News / Africa

Locally-Produced Fuel at Zimbabwe's Pumps

TEXT SIZE - +

Fuel blended with 10 percent locally-made and eco-friendly ethanol went on sale in Zimbabwe's capital this week, at a lower cost than fuel that is fully imported.  The project, which is possibly Africa’s largest eco-project to date, has created more jobs in Zimbabwe than any other in the last 20 years.  It was also the brainchild of businessman Billy Rautenbach, who is the target of European Union and U.S. sanctions.

So far 7,000 hectares of sugar cane has been planted in southern and eastern Zimbabwe.  The harvest is being fed into a huge new refinery nearby which produces ethanol.

The plant, run by a company called Green Fuel, is set to pump out about 10 percent of Zimbabwe’s fuel needs within the next few months.

For motorists this is a boon, as fuel blended with ethanol -- now available at some pumps in Harare -- is cheaper than fully imported traditional fuel.

Consumers were filling up this week in Harare. "We have been waiting very much for this kind of product.  Because I travel a lot and at one time I was in Brazil and we have got plenty of land around here so what is important is utilizing the land, we have plenty of land. I [am] very, very happy about tha," one consumer state.

Lilian Muungani, the public relations officer for Green Fuel, said the project began two years ago when private agricultural companies signed a deal with the state land company, the Agriculture Rural Development Authority, to take over and rehabilitate its collapsed sugar cane estates.  In the process, a massive reconstruction and expansion of irrigation systems was undertaken.

The refinery was partly imported from Brazil, with bits of it manufactured in Harare and a team of experts from Brazil and Mauritius overseeing the project.

Green Fuel says it plans to plant and irrigate at least 50,000 hectares of sugar cane to produce two million liters of ethanol a day.

Data section »

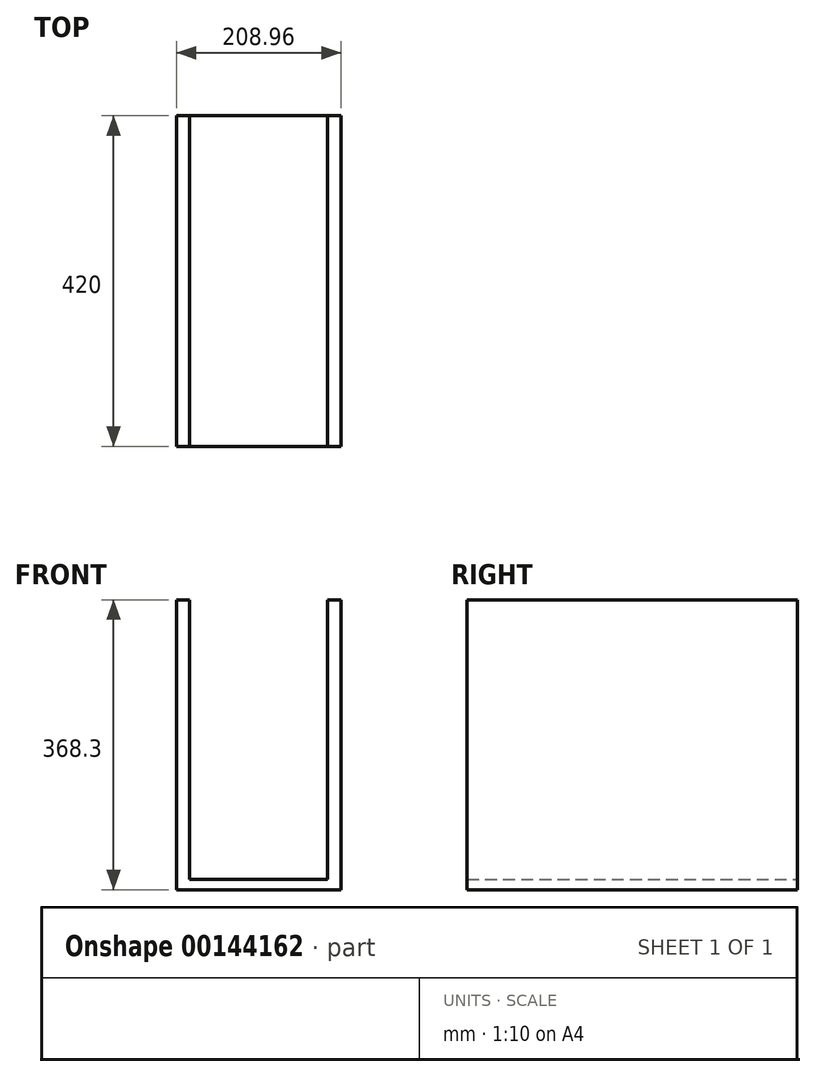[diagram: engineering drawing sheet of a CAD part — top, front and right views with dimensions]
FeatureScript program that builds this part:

The problem »
Reproduce the article above on Zimbabwe's locally produced ethanol-blended fuel in full, word for word.

Answer to the task »
News / Africa

Locally-Produced Fuel at Zimbabwe's Pumps

TEXT SIZE - +

Fuel blended with 10 percent locally-made and eco-friendly ethanol went on sale in Zimbabwe's capital this week, at a lower cost than fuel that is fully imported.  The project, which is possibly Africa’s largest eco-project to date, has created more jobs in Zimbabwe than any other in the last 20 years.  It was also the brainchild of businessman Billy Rautenbach, who is the target of European Union and U.S. sanctions.

So far 7,000 hectares of sugar cane has been planted in southern and eastern Zimbabwe.  The harvest is being fed into a huge new refinery nearby which produces ethanol.

The plant, run by a company called Green Fuel, is set to pump out about 10 percent of Zimbabwe’s fuel needs within the next few months.

For motorists this is a boon, as fuel blended with ethanol -- now available at some pumps in Harare -- is cheaper than fully imported traditional fuel.

Consumers were filling up this week in Harare. "We have been waiting very much for this kind of product.  Because I travel a lot and at one time I was in Brazil and we have got plenty of land around here so what is important is utilizing the land, we have plenty of land. I [am] very, very happy about tha," one consumer state.

Lilian Muungani, the public relations officer for Green Fuel, said the project began two years ago when private agricultural companies signed a deal with the state land company, the Agriculture Rural Development Authority, to take over and rehabilitate its collapsed sugar cane estates.  In the process, a massive reconstruction and expansion of irrigation systems was undertaken.

The refinery was partly imported from Brazil, with bits of it manufactured in Harare and a team of experts from Brazil and Mauritius overseeing the project.

Green Fuel says it plans to plant and irrigate at least 50,000 hectares of sugar cane to produce two million liters of ethanol a day.